Por entonces, ella y su marido, Víctor, un empleado de la General Motors, le ponían algunos límites. Cuando se portaba mal, no le dejaban ver Cisco Kid, una serie estadounidense, y tampoco salir a la calle a jugar con sus amigos a los vaqueros, con su revólver de cebita y un pañuelo de su madre con el que se cubría la boca para hacer de bandido.
Mientras se imaginaba como autor de un gran robo al estilo de las películas que miraba, en un tren lleno de pasajeros o en un banco, Robledo se conformaba con poco. Una tarde, en 1968, cuando tenía 15 años, robó una radio de transistores y se la ofreció a Sebastián Sambán, el dueño de una farmacia que quedaba a una cuadra y media de su casa. Allí trabajó como cadete durante casi un mes. "Se la dejo en dos mil pesos", le propuso Robledo. El hombre dudó porque esa radio costaba casi el doble. Fue hacia la casa del chico a hablar con la madre. "Si mi hijo la quiere vender, que la venda. Él necesita el dinero para comprarse una bicicleta", le dijo ella. El farmacéutico se la compró, pero en poco tiempo se quedó sin cadete y sin escuchar los partidos de Boca, equipo del que era hincha.
Robledo dejó el trabajo para dedicarse al delito y la radio fue secuestrada por la Policía porque era robada. Don Sambán se sintió defraudado:
—Siempre les di trabajo a los pibes del barrio para que se ganaran el mango. Carlos parecía un pibe respetuoso y cumplidor. Pero resultó ser un terrible psicópata. Andaba siempre solo. Le dieron demasiada libertad.
Pero existe un robo que marcó un antes y un después en la vida y en la carrera criminal del ladrón de ojos claros y pelo rubio enrulado que amaba andar en moto. El 15 diciembre de 1968, durante la madrugada, Robledo robó una Siambretta del taller de Marcelo Chizzini, ex campeón argentino y sudamericano de motociclismo. El local quedaba en la calle Quintana 1059, en Victoria. Les mostró la moto a los chicos de la barra. Le gustaba acelerar a fondo por el barrio y despertar a los vecinos. "Está pichicateada y anda como los dioses", se jactó.
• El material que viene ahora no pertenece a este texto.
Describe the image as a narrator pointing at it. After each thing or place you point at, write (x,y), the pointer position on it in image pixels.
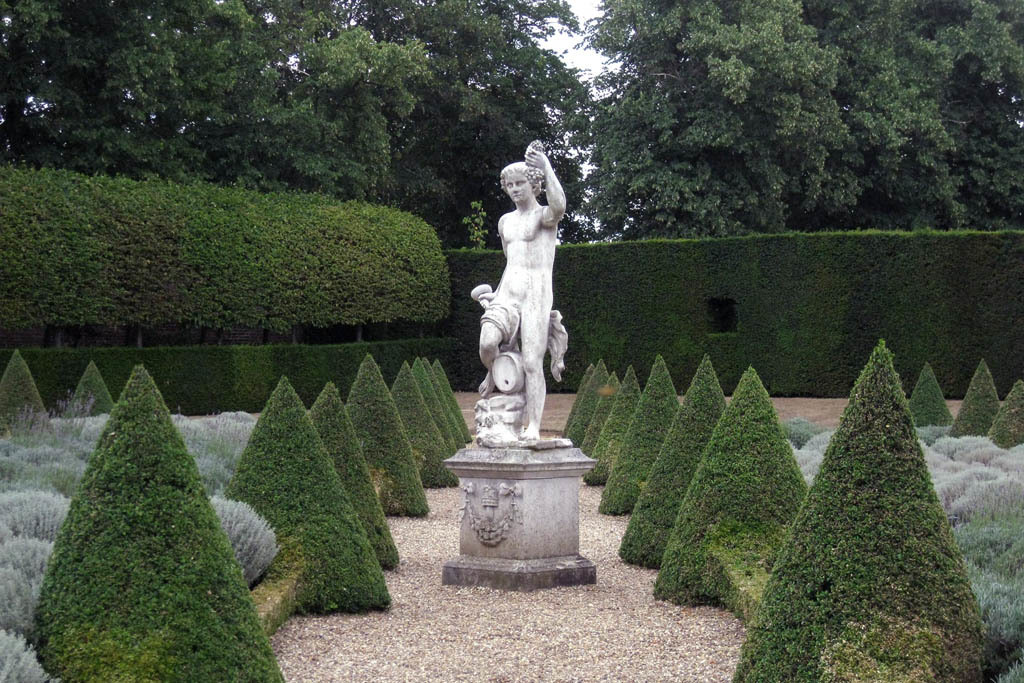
In the image I can see a place (532,664) where we have a statue (520,430) and also I can see some trees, plants (401,383) and some grass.
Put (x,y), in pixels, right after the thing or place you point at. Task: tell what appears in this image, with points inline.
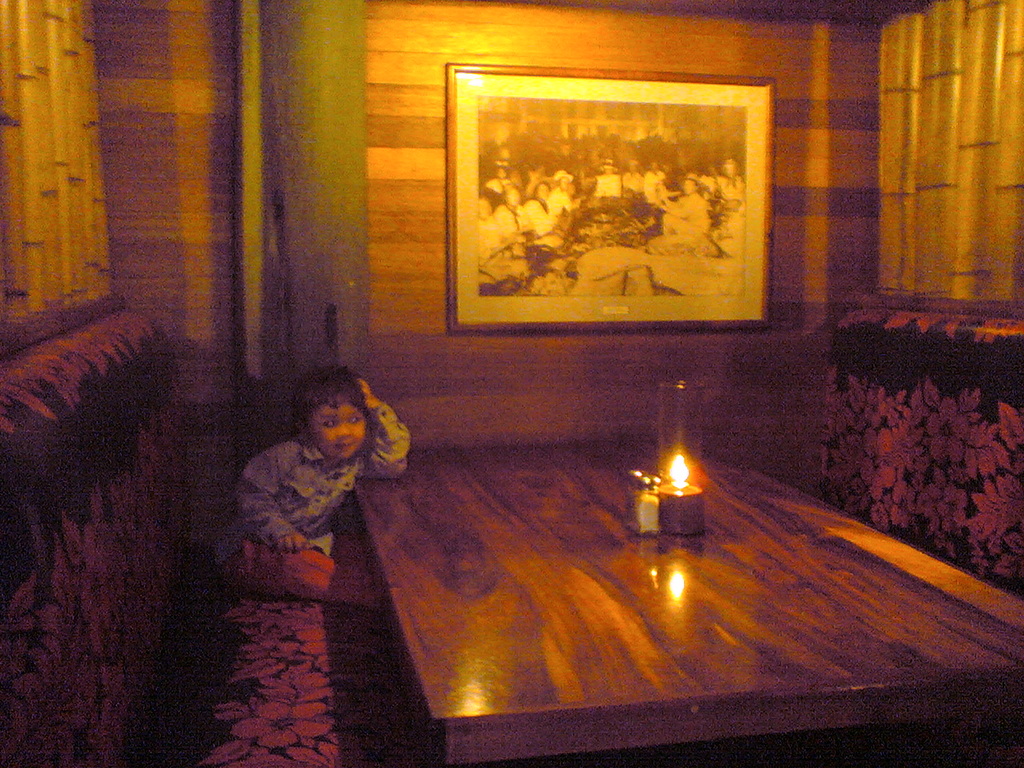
In the image we can see a child (304,510) sitting, wearing clothes (321,511), there is a wooden table (629,628). On the table (708,598) there is a lamp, we can even see a frame (511,282) stick to the wall (438,222). Here we can see a sofa (125,677).
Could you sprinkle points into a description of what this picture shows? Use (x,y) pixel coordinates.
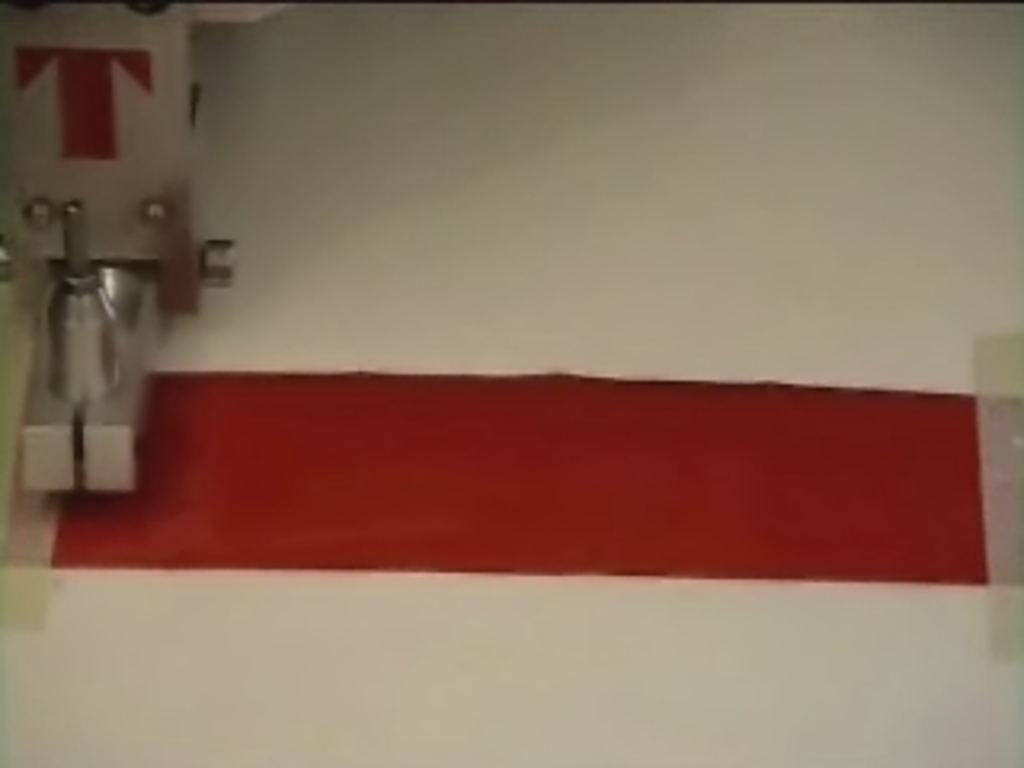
In this image, we can see a machine (122,288) on the left side (132,121), there is a red cloth (389,458) on the white surface (276,292).
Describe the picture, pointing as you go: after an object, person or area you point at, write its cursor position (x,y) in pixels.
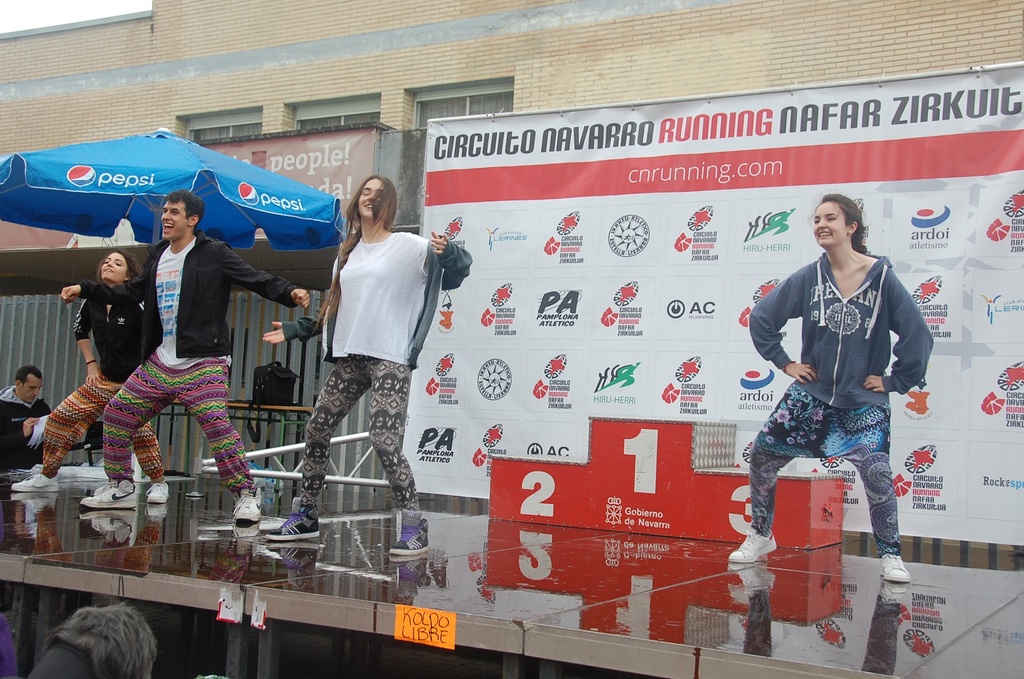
In this picture, we see three women (376,339) and a man (193,323) are dancing on the stage (579,580). Behind them, we see a stage (587,480) in red color. Behind that, we see a banner (593,274) in white color with some text (549,296) written on it. On the left side (243,228), we see a tent (127,207) in blue color. Under the tent (221,169), we see a table (290,406) on which black bag (262,394) is placed. On the left side (18,405), we see a man (10,432) in black jacket (16,432) is sitting. In the background (198,92), we see a building (376,120).
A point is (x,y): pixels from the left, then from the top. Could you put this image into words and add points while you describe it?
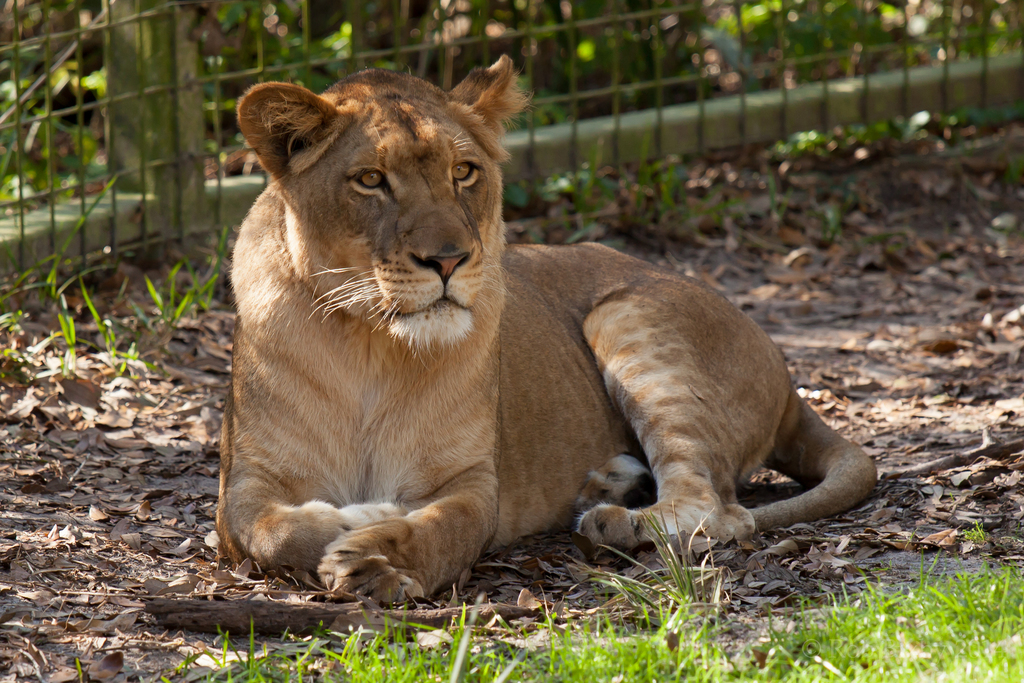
In this image an animal (464,167) is sitting on the land (806,382) having some grass (488,646) and dried leaves (192,356). Top of the image (184,178) that is a fence (905,51). Behind there are plants (275,36).
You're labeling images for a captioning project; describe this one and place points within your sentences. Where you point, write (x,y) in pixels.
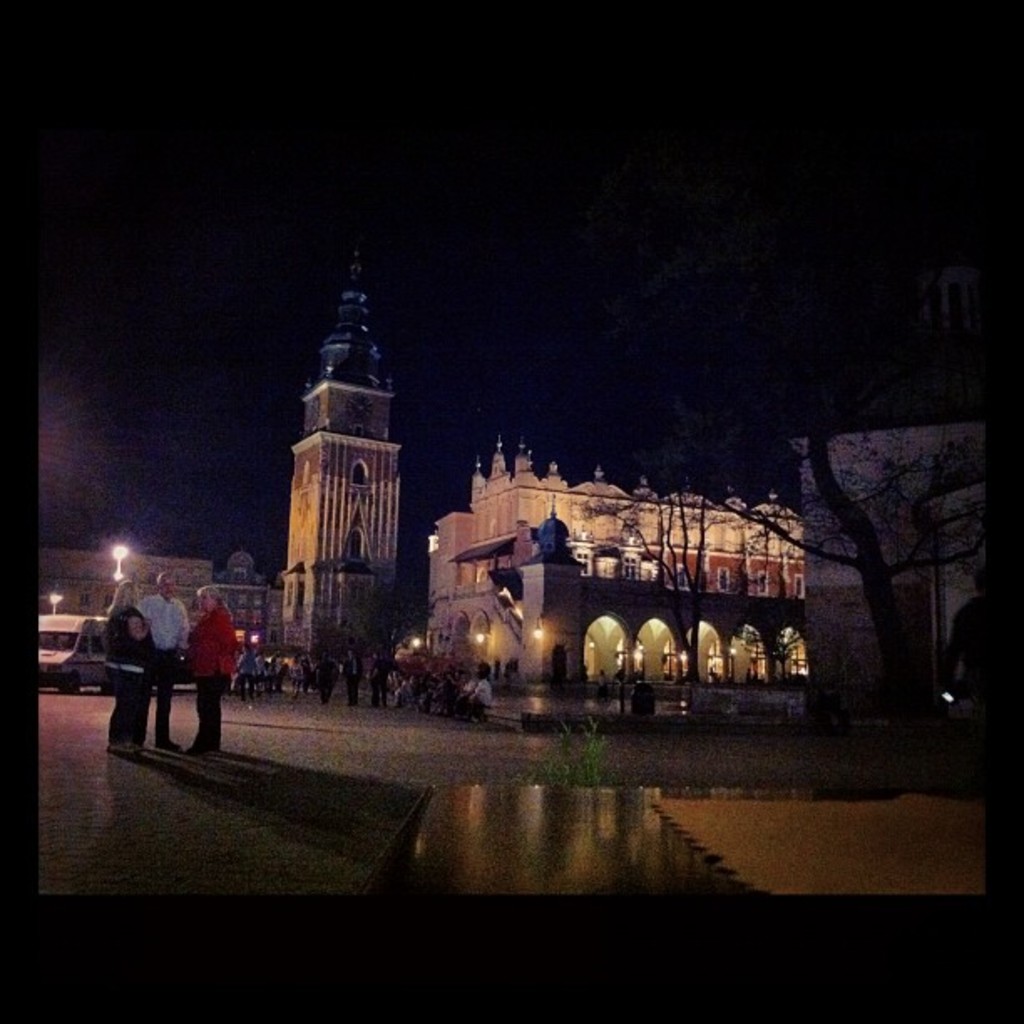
In this image I can see some people (199,666). On the right side (836,420), I can see a tree (872,385). In the background (552,591), I can see the buildings (380,532).
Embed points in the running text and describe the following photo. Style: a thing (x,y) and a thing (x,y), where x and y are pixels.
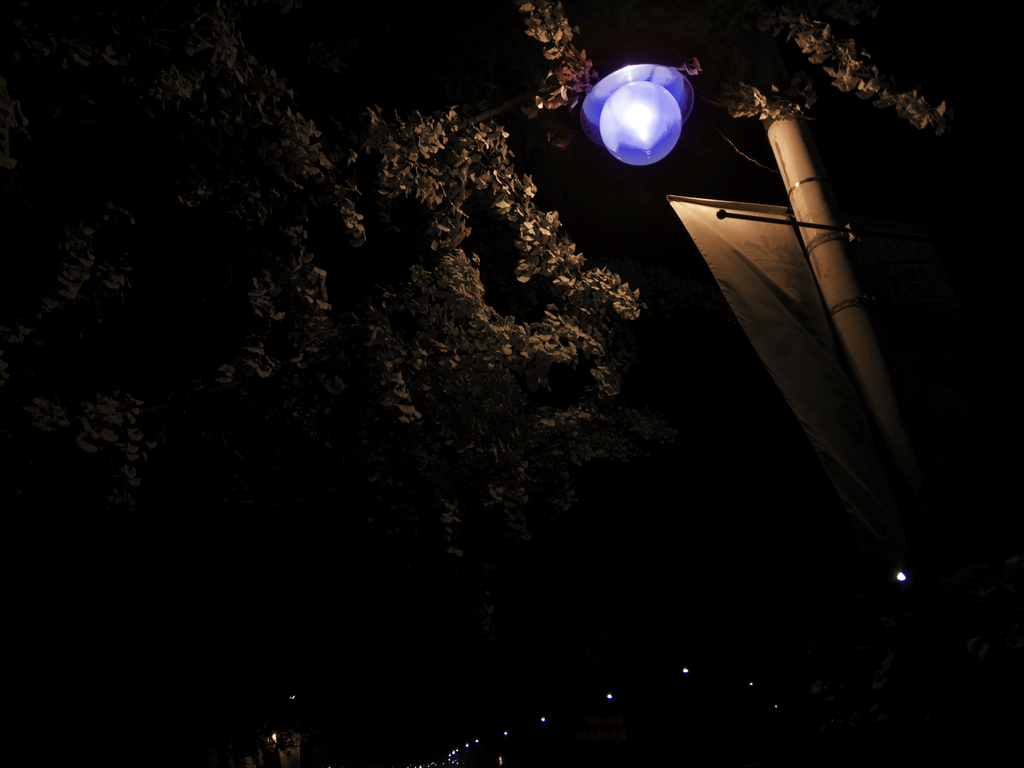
In this picture I can see few trees (456,357) on the left side (339,321), in the middle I can see a light (683,97). On the right side (843,288) I can see the pole (854,274) and a banner (828,351).
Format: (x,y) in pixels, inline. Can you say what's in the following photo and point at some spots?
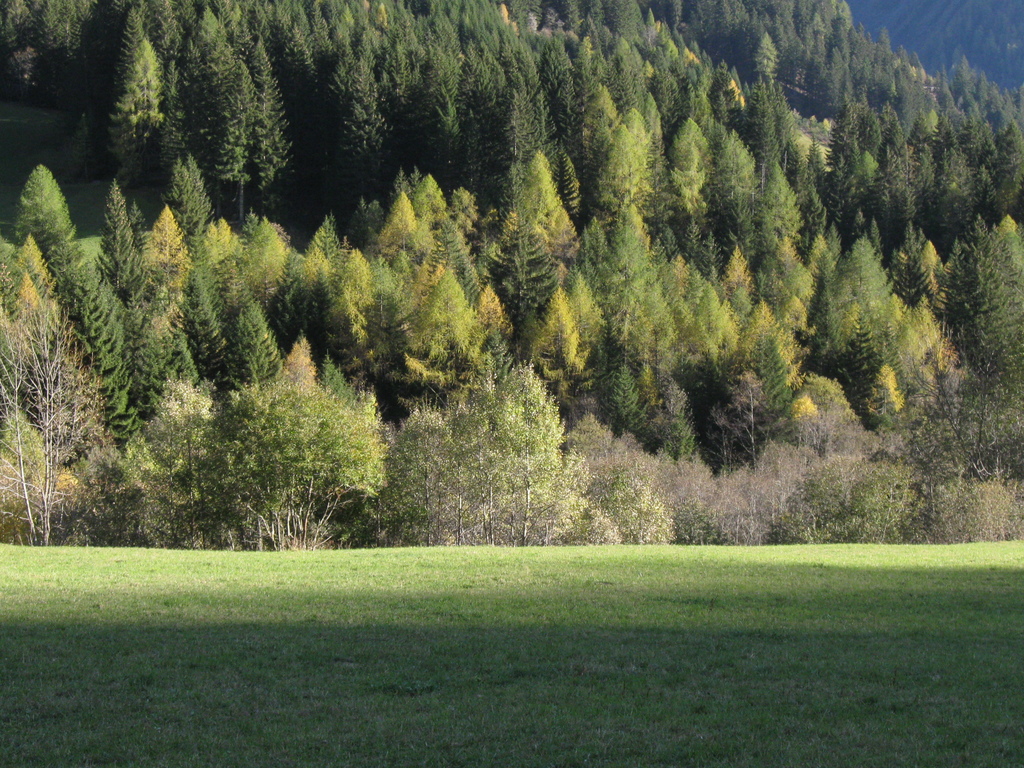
In this image to the bottom (464,635) there is grass (523,630), and in the background (540,328) there are some trees (794,310) and plants (255,431).
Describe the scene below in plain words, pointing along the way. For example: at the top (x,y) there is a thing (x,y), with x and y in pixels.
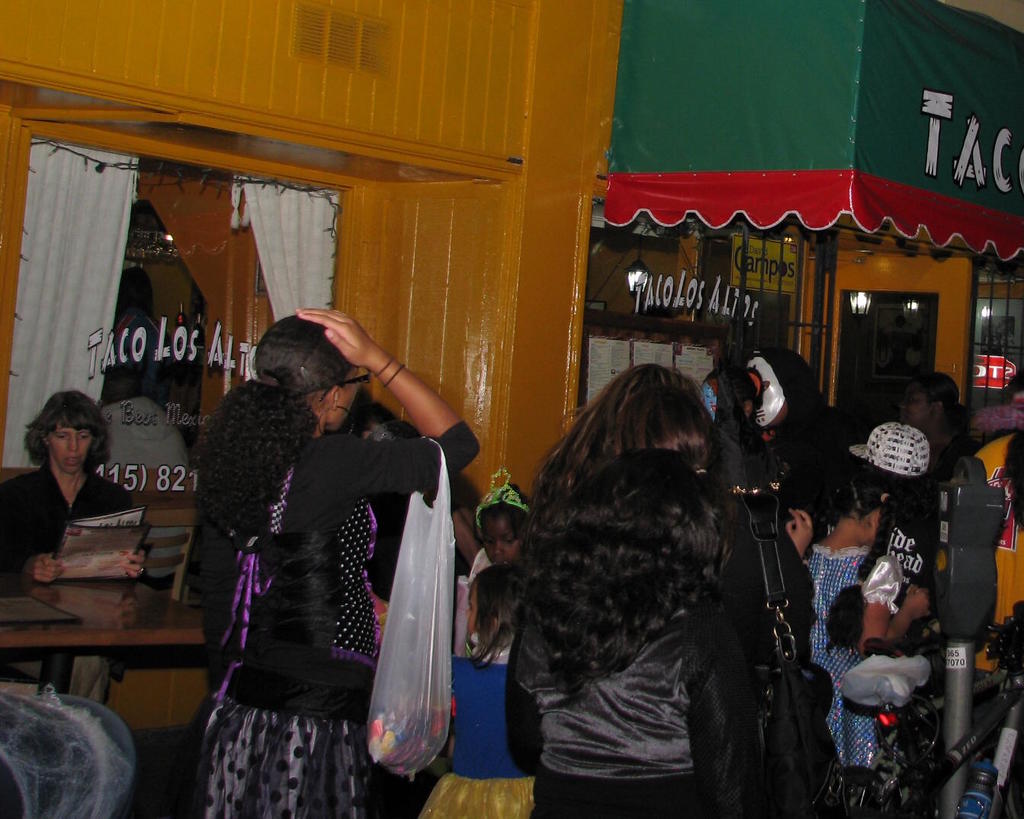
In this image in the foreground (830,618) there are some people (838,624) who are walking, and some of them are carrying bags (433,635). On the left side (91,483) there is one women (56,506) who is sitting, and she is holding a paper (106,555) and reading. In front of her there is one table (111,628), and on the bottom of the left corner (46,771) there is one chair (84,724), and in the background (491,311) there are some stores (749,291) and curtains (65,299) and some boards (900,173) and lights (330,231).
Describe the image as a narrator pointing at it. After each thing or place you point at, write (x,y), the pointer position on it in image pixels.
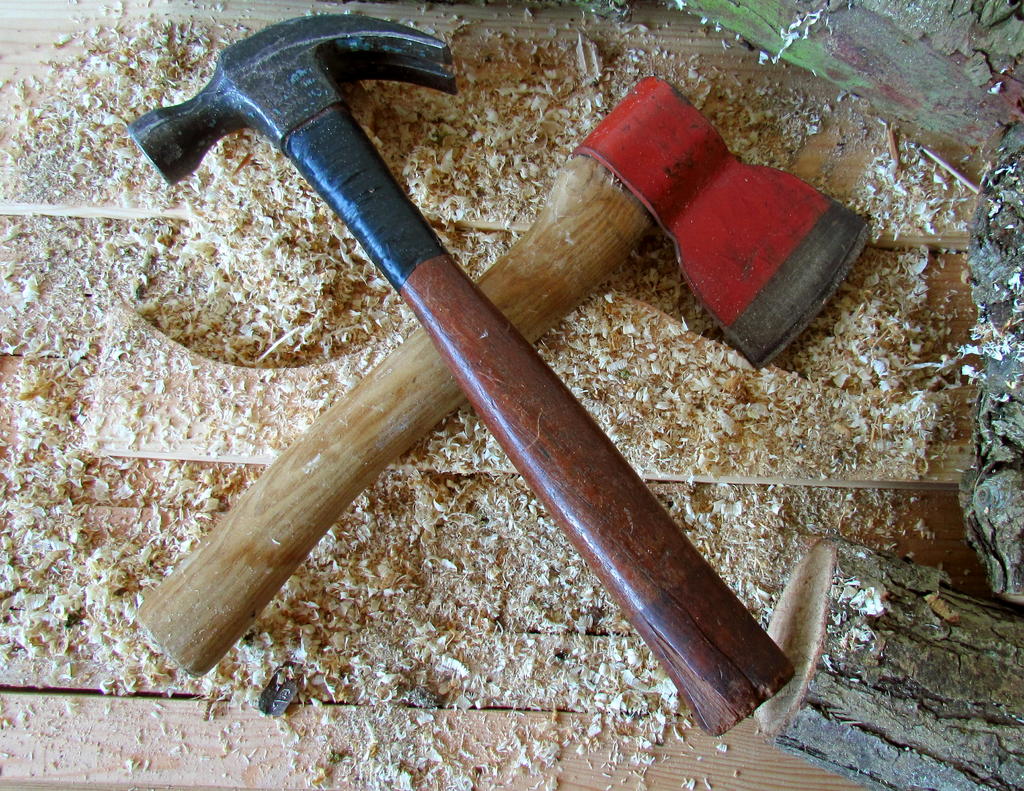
In this image we can see an axe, hammer (633,578), some wooden logs (980,679) and the sawdust (612,632) on the wooden surface (526,632).
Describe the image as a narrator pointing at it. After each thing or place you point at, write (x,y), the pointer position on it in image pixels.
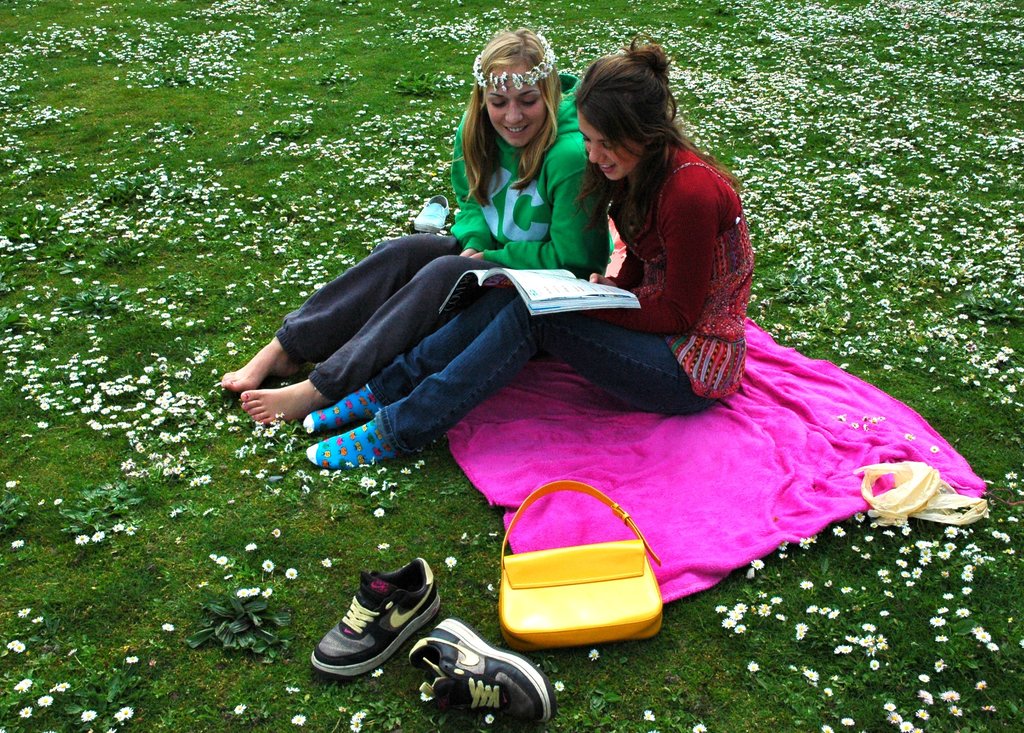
In the image there are two woman (622,213) looking at book (555,312). Who are sitting on pink color cloth (734,433), on pink color cloth (738,450) we can see a hand bag (618,550) and a cloth (909,506) in middle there are pair of shoes (375,624), plants (237,620). At bottom (355,504) there is a grass (181,90).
Francisco, uno de los integrantes del grupo, le propuso comprársela. Antes, se la sacó de las manos y la probó. Volvió a la media hora. Le pidió que lo acompañara hasta su casa para darle una seña. Carlos se comprometía a reservarle la moto hasta que Francisco juntara el dinero que faltaba. Pero el hijo del dueño del taller descubrió a Robledo con la moto después de vigilarlo durante varios días. Le pegó una trompada y lo entregó a la subcomisaría Casino de Vicente López.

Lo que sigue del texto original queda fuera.